Once you’ve got your own house in order, see what you can do to help your people see the great value in what they do each day.
“We have to love what we do and we have to find reward in what we do and deep meaning in what we do,” Hendel says.
“There’s a famous story of a woman who worked in a suture factory. She was the person who made sutures for operating rooms for surgeons to use. Day in and day out, she made sutures. Someone interviewed her once and said, ‘Well, isn’t that boring? You just make sutures.’ She said, ‘I don’t make sutures, I save lives.’ She related it to her connection to something else. That is true for all of us. Those of us who can find that connection, find that meaning and find that contribution, that’s the secret to great leadership. But I think it’s also the secret to great living.”
How to reach: MemorialCare Health System, (714) 377-2900 or www.memorialcare.com
The Hendel File
Diana Hendel, CEO, Long Beach Memorial Medical Center, Miller Children's Hospital Long Beach and Community Hospital Long Beach
Born: Long Beach, Calif.
Education: Bachelor’s degree, biological sciences, University of California, Irvine; doctorate in pharmacy, University of California, San Francisco
What was your very first job?
I was a waitress at the Knott’s Berry Farm [Mrs. Knott’s] Chicken Dinner Restaurant. It taught me a lot about people. Everyone should work in food service. It was a good learning opportunity to realize that sometimes people will say things or do things that either caught me by surprise or hurt my feelings. I didn’t take it personally. It was an opportunity to learn to be flexible.
Who has been the most influential person in your life?
My mother, Barbara. She encouraged me and supported me and really taught me that I could do anything I wanted to do, as long as it was something I loved to do.

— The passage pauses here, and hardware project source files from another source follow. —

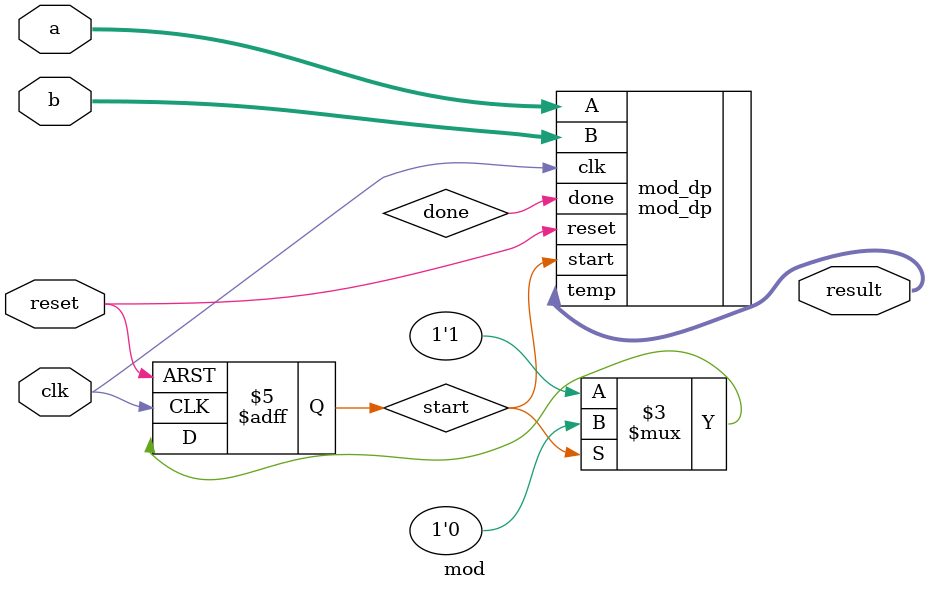
<source format=v>
 module mod(
  input [31:0] a,
  input [31:0] b,
  output wire [31:0] result,
  input clk,
  input reset
  
);

  reg start;
  
  always @(posedge clk or posedge reset) begin
    if (reset) begin
      start <= 1'b0;
    end else if (start) begin
      start <= 1'b0;
    end else begin
      start <= 1'b1;
    end
  end

  // Instantiate other modules
  mod_dp mod_dp(
    .clk(clk),
    .reset(reset),
    .A(a),
    .B(b),
    .start(start),
    .temp(result),
    .done(done)
  );

endmodule





















</source>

What did you want to be growing up?
I didn’t have any one thing. I wanted to do lots of things. I wanted to be an author, a veterinarian, a jockey. I wanted to be lots of different things. I was one of those children where every year, I had a different thing I wanted to be. I loved variety and I didn’t want to do any one thing. And wouldn’t you know, all these years later, I’m in a role where I get to do lots of different things with a lot of variety and a lot of challenge.
Best piece of advice: My favorite quote is from Eleanor Roosevelt: ‘The future belongs to those who believe in the beauty of their dreams.’ In a roundabout way, that was the best advice. Create your future, follow your dreams, don’t be limited. It’s up to you to create and not someone else’s responsibility.